Our health care system does have some flaws, yes. I happen to think that, despite it's flaws, it's far superior to a system that excludes great chunks of the population. Emergency-room service is a problem. However, we have to decide as a nation how to allocate our resources. Currently there is a little bit of "conservatism" creeping into Canadian politics. I'd blame these right-wing policies for creating an underfunded health-care environment.
My sales tax is 15%, not 22%.
It's never been a problem for me not to be able to own a weapon. My father always had (and still has) a gun rack with some beautiful rifles in it for hunting. However, I can't remember the last time there was a violent crime committed with a weapon in my town (Windsor, Ontario), unless it was by an American from Detroit who happened across the border with his constitutionally-guaranteed handgun in his pocket. All I have to do is look across the Detroit River to see what happens when you have unrestrained capitalism, rampant poverty, and Wild-West style gun laws. Doesn't look very attractive.
Socialism isn't a "slippery slope", at least not in the Canadian experience. Funding for social programs expands and contracts according to the will of the electorate. We've reexamined welfare, health care, education, etc. numerous times in my memory. We just have some basic values of inclusion and universality that you would do well to really think about before you just have a programmed, knee jerk reaction.

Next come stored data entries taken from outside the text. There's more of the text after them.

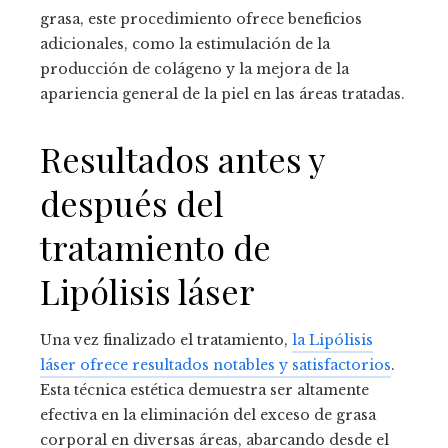
grasa, este procedimiento ofrece beneficios
adicionales, como la estimulación de la
producción de colágeno y la mejora de la
apariencia general de la piel en las áreas tratadas.
Resultados antes y
después del
tratamiento de
Lipólisis láser
Una vez finalizado el tratamiento,
la Lipólisis
láser ofrece resultados notables y satisfactorios
.
Esta técnica estética demuestra ser altamente
efectiva en la eliminación del exceso de grasa
corporal en diversas áreas, abarcando desde el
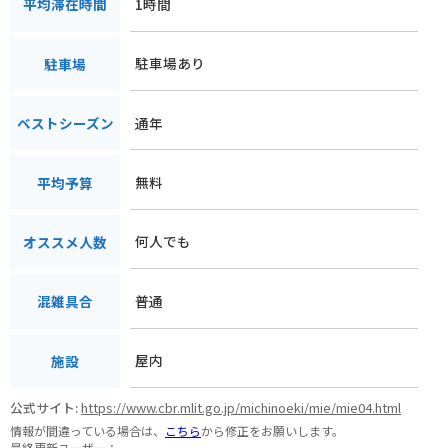
1時間
平均滞在時間
駐車場あり
駐車場
通年
ベストシーズン
無料
平均予算
何人でも
オススメ人数
普通
混雑具合
屋内
施設
公式サイト:
https://www.cbr.mlit.go.jp/michinoeki/mie/mie04.html
情報が間違っている場合は、
こちら
から修正をお願いします。
最終更新ユーザー：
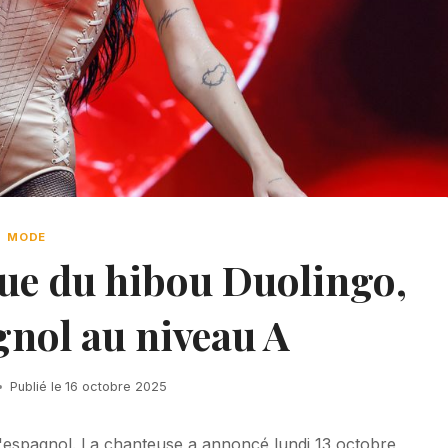
MODE
ue du hibou Duolingo,
gnol au niveau A
Publié le
16 octobre 2025
 l'espagnol. La chanteuse a annoncé lundi 13 octobre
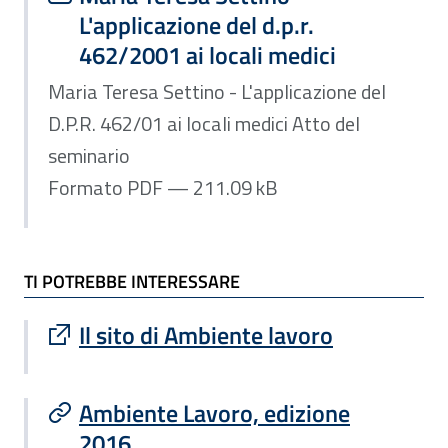
L'applicazione del d.p.r.
462/2001 ai locali medici
Maria Teresa Settino - L'applicazione del
D.P.R. 462/01 ai locali medici Atto del
seminario
Formato PDF — 211.09 kB
TI POTREBBE INTERESSARE
Sito esterno : apre una nuova finestra
Il sito di Ambiente lavoro
Ambiente Lavoro, edizione
2016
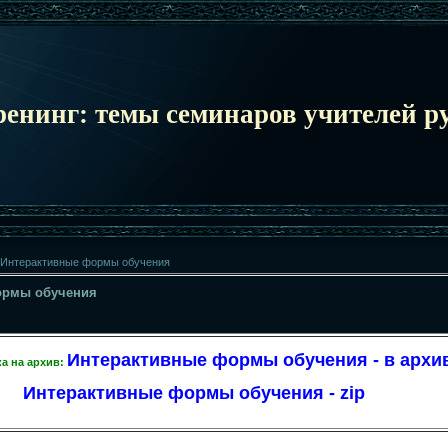
ренинг: темы семинаров учителей ру
 Интерактивные формы обучения
ормы обучения
Интерактивные формы обучения - в архи
а на архив:
Интерактивные формы обучения - zip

Look, to my mind American conservatives are being duped, unless you are one of the primary benificiaries of the system (ie. a billionaire). Your political leaders trot out this crappy old FUD about freedom and self-determination and self-reliance, meanwhile millions of your fellow citizens lead lives of hopelessness that are "nasty,brutish and short". If you make a hundred grand a year and think you're a natural benificiary of the system, you're kidding yourself.
As long as you bring good ol' American greenbacks with you, you can take shelter in my brand-new "George W. Bush Refugee Centre" (formerly known as "The Toolshed"). $10.00 US per night, dig your own latrine please.
hmm. 10.00 USD per day probably equals my salary in Canadian Pesos.
That's right - 1/4 of our doctors go for the big bucks and move south of the border to service the proportion of the US population who can afford decent medical care.
;)
There ARE remedies to this problem, they just require political will. Doctors who draw on Canadian resources to get their medical degree at a fraction of it's actual cost should be contractually obligated to provide medical care in Canada for a period of time.
Socialism isn't slavery, it's a rational distribution of national assets. Although the talented and lucky in the U.S. may outperform their Canadian counterparts, at least we don't need to look over our shoulders and make sure the institutionalized underclass isn't ready to revolt yet. Freedom in terms of political rights (eg speech) are distinct from economic rights (eg markets). It appears to me that when these rights are in conflict in a pathologically capitalist state like the USA, it's the economic rights which win out.
By the way, anyone want to hire me to work in the US using a TN Visa?